:: GIVEN MATERIAL ::
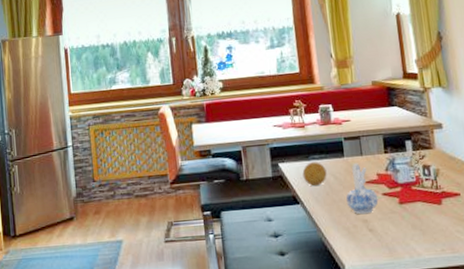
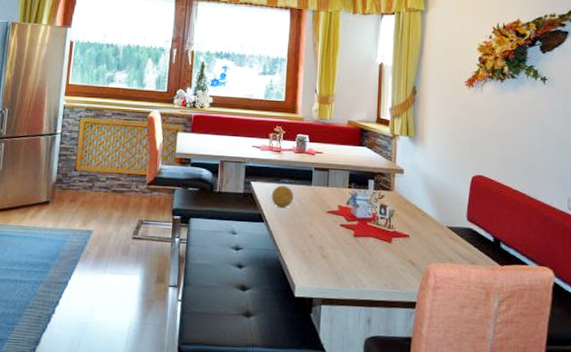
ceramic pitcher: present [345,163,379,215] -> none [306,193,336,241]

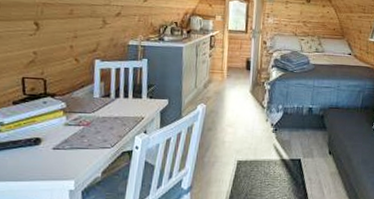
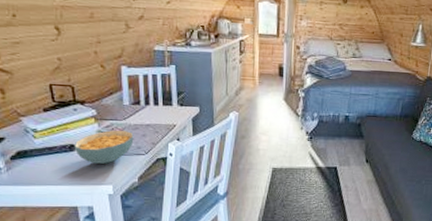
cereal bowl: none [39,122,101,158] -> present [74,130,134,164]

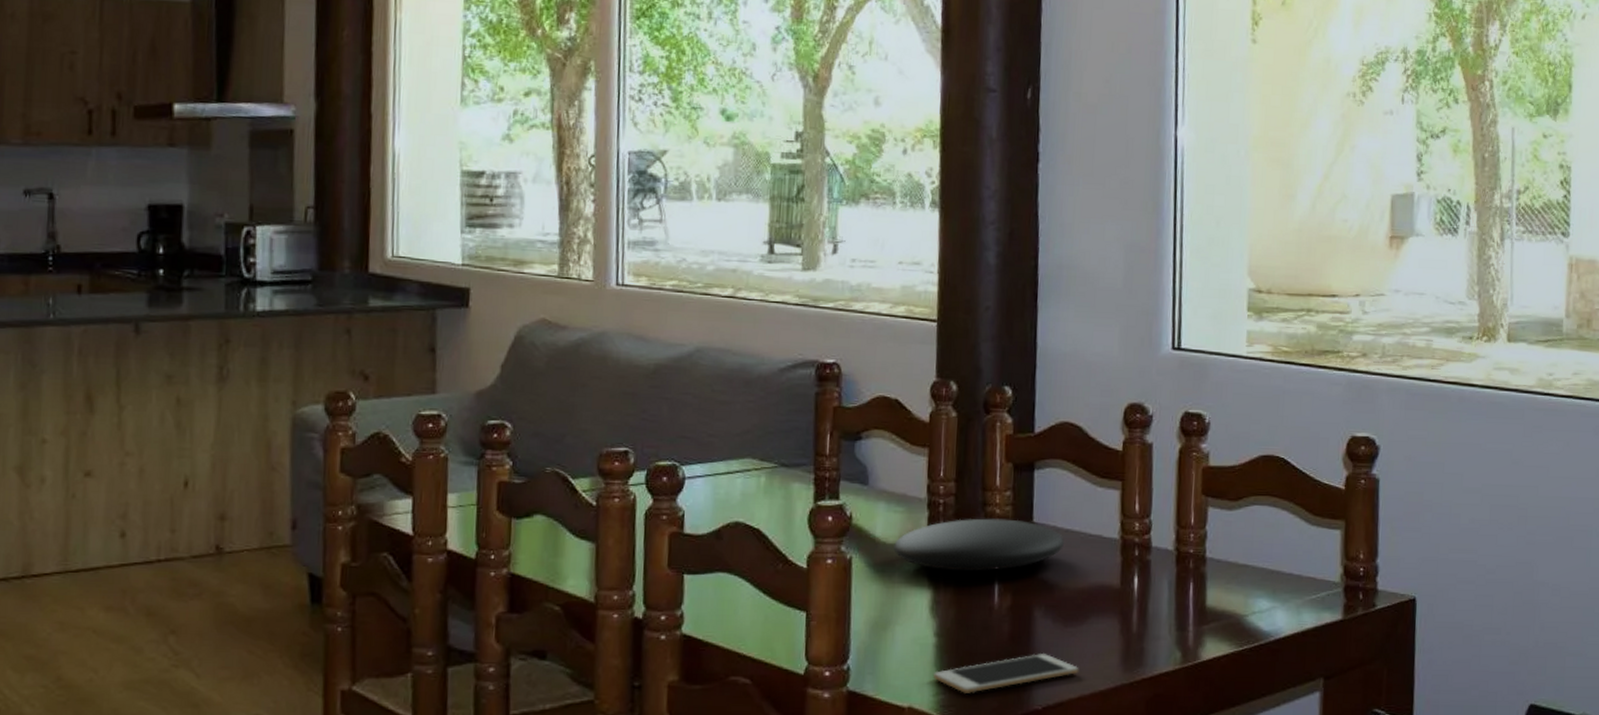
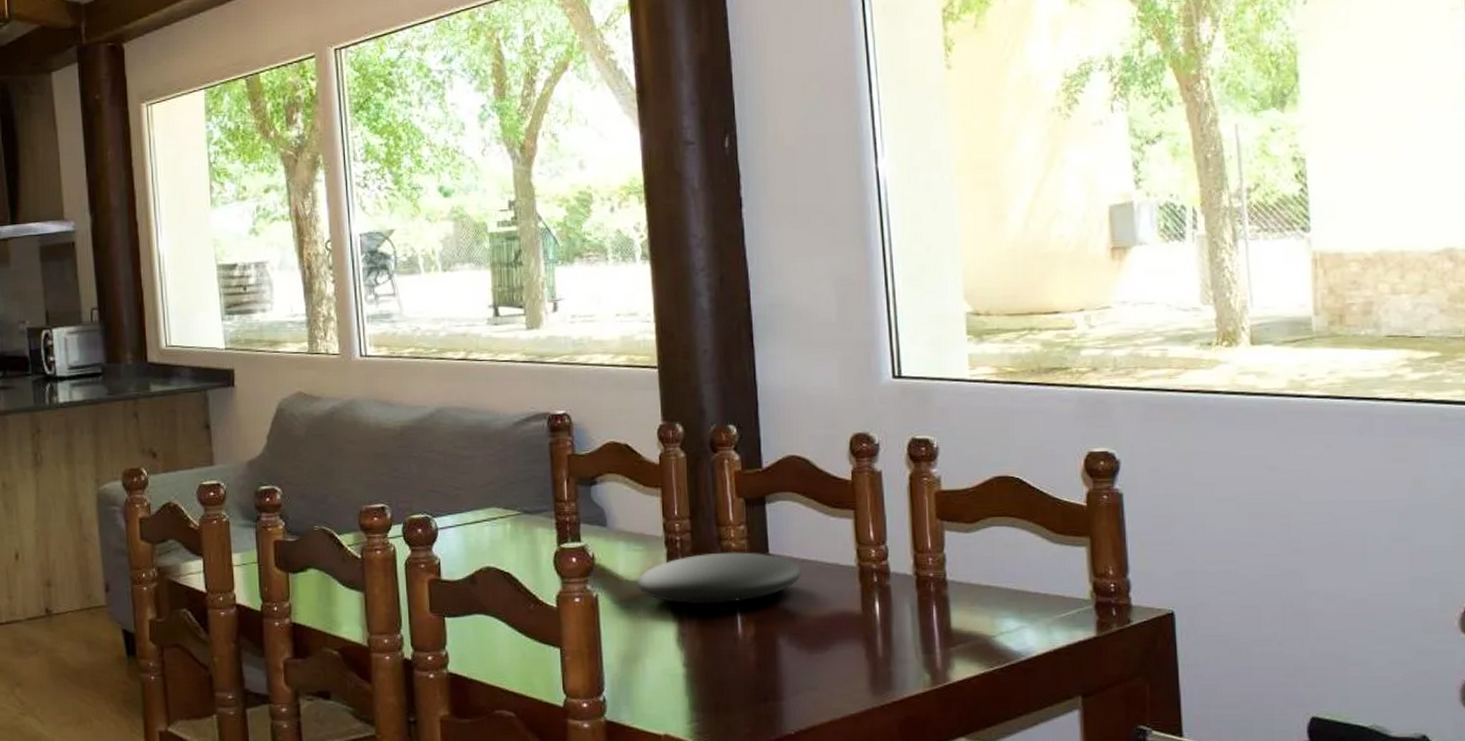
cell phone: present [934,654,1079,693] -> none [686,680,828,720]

:: WORK ITEM ::
Give the data again exactly, image-free.

:: FINISHED TASK ::
ceramic pitcher: present [345,163,379,215] -> none [306,193,336,241]

cereal bowl: none [39,122,101,158] -> present [74,130,134,164]

cell phone: present [934,654,1079,693] -> none [686,680,828,720]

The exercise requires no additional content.